The first and most important question is, if you want your doubles to be round-trippable, so that printing and re-reading them yields the same value.
And printing floats is a nice rabbit hole by itself, a good place to start is https://dl.acm.org/doi/10.1145/249069.231397

Why do it at all then? Just use Text.Read.
If you change your mind: The Eisel-Lemire ParseNumberF64 Algorithm | Nigel Tao
Or, slower but “simpler” ParseNumberF64 by Simple Decimal Conversion | Nigel Tao

2 Likes

I’m writing a parser library, so floating-point conversions are something I’d expect to be properly dealt with in a different place (ideally base or adjacent, hence the question).

Similarly Text.Read does nothing for me, because the number is already in the two-unsigned-integers form I described above.

And I won’t need to bother with encoding because Data.ByteString.Builder exists.

1 Like

Fast binary serialization primitives in Haskell are of interest to me.

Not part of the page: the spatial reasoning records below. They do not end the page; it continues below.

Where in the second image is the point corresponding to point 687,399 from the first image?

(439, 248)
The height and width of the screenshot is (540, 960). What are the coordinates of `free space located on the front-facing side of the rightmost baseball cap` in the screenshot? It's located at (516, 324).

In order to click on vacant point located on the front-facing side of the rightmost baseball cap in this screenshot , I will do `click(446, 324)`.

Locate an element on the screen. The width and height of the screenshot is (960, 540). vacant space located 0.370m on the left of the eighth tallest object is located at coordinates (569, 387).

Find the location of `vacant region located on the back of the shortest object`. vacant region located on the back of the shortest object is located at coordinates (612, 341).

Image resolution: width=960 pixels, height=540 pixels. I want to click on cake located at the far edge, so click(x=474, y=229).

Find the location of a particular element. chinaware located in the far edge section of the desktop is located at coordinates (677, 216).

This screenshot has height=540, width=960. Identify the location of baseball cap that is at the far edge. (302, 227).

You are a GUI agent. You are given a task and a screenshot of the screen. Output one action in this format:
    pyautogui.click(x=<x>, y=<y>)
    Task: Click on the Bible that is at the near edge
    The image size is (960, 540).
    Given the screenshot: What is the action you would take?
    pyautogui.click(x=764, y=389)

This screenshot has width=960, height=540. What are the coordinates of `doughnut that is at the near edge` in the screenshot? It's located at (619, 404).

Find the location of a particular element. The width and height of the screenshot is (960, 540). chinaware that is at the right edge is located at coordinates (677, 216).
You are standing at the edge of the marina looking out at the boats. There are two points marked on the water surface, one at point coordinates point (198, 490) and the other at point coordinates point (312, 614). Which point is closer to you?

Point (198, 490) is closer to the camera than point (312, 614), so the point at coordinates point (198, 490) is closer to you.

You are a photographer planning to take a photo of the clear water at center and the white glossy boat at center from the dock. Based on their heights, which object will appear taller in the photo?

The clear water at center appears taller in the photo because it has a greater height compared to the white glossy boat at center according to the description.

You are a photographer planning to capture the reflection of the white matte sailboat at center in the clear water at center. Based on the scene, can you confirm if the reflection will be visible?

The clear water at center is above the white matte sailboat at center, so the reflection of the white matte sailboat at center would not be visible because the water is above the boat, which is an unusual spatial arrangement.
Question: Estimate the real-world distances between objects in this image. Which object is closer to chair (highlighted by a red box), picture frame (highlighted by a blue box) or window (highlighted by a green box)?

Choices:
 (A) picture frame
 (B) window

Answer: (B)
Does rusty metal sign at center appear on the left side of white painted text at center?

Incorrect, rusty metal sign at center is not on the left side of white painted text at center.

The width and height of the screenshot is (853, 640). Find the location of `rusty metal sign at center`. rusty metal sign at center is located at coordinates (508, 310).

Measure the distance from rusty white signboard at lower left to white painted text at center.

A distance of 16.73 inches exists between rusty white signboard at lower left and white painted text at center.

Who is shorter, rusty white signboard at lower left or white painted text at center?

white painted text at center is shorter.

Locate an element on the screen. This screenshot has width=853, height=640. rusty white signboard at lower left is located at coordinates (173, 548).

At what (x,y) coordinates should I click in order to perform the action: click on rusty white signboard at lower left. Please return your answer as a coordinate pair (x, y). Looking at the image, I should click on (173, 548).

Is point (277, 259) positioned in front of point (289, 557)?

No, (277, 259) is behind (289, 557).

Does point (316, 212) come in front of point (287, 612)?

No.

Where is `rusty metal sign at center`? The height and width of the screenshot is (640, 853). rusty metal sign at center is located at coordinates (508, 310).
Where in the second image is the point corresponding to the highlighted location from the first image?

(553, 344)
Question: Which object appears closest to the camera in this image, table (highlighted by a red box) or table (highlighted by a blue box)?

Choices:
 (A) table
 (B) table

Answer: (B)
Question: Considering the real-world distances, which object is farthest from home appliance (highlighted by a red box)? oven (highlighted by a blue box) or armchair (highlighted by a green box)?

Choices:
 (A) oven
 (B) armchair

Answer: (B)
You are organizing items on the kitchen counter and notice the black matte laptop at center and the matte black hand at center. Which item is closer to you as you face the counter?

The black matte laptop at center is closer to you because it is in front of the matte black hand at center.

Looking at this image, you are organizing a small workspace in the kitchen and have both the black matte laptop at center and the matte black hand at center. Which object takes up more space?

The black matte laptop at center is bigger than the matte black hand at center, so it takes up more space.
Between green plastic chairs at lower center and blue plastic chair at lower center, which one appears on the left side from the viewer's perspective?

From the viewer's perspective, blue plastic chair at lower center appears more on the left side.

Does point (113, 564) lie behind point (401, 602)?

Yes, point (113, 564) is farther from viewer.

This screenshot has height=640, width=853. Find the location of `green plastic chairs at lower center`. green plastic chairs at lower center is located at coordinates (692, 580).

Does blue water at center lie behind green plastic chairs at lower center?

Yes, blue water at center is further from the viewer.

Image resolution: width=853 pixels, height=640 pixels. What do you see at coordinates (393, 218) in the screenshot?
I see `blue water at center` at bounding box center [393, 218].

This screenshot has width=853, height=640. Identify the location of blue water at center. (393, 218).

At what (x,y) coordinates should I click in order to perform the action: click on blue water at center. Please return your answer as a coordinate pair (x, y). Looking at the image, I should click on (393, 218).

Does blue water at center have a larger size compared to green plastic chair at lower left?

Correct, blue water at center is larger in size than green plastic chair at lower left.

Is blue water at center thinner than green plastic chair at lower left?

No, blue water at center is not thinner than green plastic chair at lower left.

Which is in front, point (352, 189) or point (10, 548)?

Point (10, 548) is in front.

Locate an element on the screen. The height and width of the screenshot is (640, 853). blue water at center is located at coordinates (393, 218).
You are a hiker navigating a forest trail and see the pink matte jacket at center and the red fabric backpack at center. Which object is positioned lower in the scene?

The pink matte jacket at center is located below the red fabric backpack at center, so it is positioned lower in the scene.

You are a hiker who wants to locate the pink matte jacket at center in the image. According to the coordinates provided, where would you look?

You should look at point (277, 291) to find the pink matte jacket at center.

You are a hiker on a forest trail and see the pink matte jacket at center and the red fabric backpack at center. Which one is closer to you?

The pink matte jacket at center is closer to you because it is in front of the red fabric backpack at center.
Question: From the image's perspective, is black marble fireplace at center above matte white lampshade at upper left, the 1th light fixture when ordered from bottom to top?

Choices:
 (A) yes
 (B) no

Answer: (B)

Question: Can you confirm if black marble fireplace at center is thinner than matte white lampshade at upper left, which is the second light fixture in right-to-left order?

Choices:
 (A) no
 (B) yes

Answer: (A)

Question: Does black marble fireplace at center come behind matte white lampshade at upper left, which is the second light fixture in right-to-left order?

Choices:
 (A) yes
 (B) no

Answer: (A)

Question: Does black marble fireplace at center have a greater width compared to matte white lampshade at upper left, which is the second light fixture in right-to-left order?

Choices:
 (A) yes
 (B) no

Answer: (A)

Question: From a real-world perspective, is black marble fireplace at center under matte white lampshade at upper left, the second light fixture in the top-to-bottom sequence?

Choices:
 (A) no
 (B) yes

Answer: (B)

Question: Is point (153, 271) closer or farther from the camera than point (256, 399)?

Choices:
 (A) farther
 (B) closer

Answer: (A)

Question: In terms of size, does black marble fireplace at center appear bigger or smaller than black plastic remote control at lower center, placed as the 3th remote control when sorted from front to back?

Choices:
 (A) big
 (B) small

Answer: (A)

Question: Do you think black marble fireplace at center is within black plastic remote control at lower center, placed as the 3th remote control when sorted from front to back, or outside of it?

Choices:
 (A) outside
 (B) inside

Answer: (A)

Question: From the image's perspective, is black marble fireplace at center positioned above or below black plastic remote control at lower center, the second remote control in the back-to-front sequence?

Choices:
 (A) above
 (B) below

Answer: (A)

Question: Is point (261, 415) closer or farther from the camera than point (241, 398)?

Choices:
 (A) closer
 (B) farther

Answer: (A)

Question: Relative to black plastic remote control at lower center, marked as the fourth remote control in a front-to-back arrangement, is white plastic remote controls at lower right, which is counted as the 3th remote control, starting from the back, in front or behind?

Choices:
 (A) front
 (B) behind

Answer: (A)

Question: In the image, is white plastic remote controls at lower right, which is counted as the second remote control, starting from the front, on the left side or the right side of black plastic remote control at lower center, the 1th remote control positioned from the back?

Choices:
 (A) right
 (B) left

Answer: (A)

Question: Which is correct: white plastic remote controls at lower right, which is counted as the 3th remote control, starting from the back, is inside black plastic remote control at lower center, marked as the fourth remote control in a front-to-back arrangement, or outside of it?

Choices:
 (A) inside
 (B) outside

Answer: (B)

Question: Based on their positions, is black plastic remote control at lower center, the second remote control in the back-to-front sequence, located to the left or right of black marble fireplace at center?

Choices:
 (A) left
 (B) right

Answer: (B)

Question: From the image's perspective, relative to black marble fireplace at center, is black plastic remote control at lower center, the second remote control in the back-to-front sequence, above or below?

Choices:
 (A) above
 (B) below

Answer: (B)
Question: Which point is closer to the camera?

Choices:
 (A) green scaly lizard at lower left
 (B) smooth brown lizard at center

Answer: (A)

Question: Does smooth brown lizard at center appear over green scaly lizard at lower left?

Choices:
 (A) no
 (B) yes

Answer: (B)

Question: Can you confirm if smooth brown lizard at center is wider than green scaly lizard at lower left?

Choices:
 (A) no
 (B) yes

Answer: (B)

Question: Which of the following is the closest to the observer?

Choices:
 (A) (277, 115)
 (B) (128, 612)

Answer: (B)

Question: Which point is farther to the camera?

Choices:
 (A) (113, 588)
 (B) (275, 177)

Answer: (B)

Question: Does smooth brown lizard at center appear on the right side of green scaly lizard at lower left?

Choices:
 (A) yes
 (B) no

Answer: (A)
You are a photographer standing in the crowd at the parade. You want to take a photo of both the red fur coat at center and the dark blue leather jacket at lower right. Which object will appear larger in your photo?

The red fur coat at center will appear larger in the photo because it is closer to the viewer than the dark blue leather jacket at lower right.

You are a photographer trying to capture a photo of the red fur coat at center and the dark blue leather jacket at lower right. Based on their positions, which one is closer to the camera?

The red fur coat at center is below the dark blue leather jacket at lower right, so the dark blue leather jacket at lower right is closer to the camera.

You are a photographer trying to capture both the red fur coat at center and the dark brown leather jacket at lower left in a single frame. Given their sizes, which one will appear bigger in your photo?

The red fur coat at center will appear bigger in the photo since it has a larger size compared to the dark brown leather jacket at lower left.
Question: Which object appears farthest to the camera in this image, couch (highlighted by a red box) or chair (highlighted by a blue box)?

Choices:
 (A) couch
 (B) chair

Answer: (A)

Might you know if we have a fast string-to-float sitting in any library currently? If not, and if that algorithm you linked is fairly simplistic (at least more than ryu), I’d have a go. flatparse would appreciate more fast primitives.

Note that bytestring received a ryu float-to-string implementation recently, so printing is very fast. Though it’s sadly not general use (you can’t plug your own builder into it), and the code is quite complex so tough to rip out into a standalone lib.

I ran into a similar issue myself, ended up importing atoi from C.

I have been working on the ryu implementation in bytestring and there are performance problems and bugs in the current implementation. I have several pull requests in the queue that fix this but the reviews are going slowly. Just a heads up.

1 Like

I have several closed PRs that may be helpful to modifying it Pull requests · haskell/bytestring · GitHub

1 Like

I have created a standalone ryu with formatting package GitHub - BebeSparkelSparkel/hryu: Haskell Translation of the Ryu Fast Float to String

1 Like

Fantastic, thanks for this! I envisage a world where we have a builder-agnostic ryu implementation (that works on ByteArrays or ForeignPtrs). I have a ByteString builder bytezap with zero intermediate allocation that could handle JSON serializing if I had efficient float printing (and an efficient way to pre-calculate output length, which sadly wasn’t in the paper!)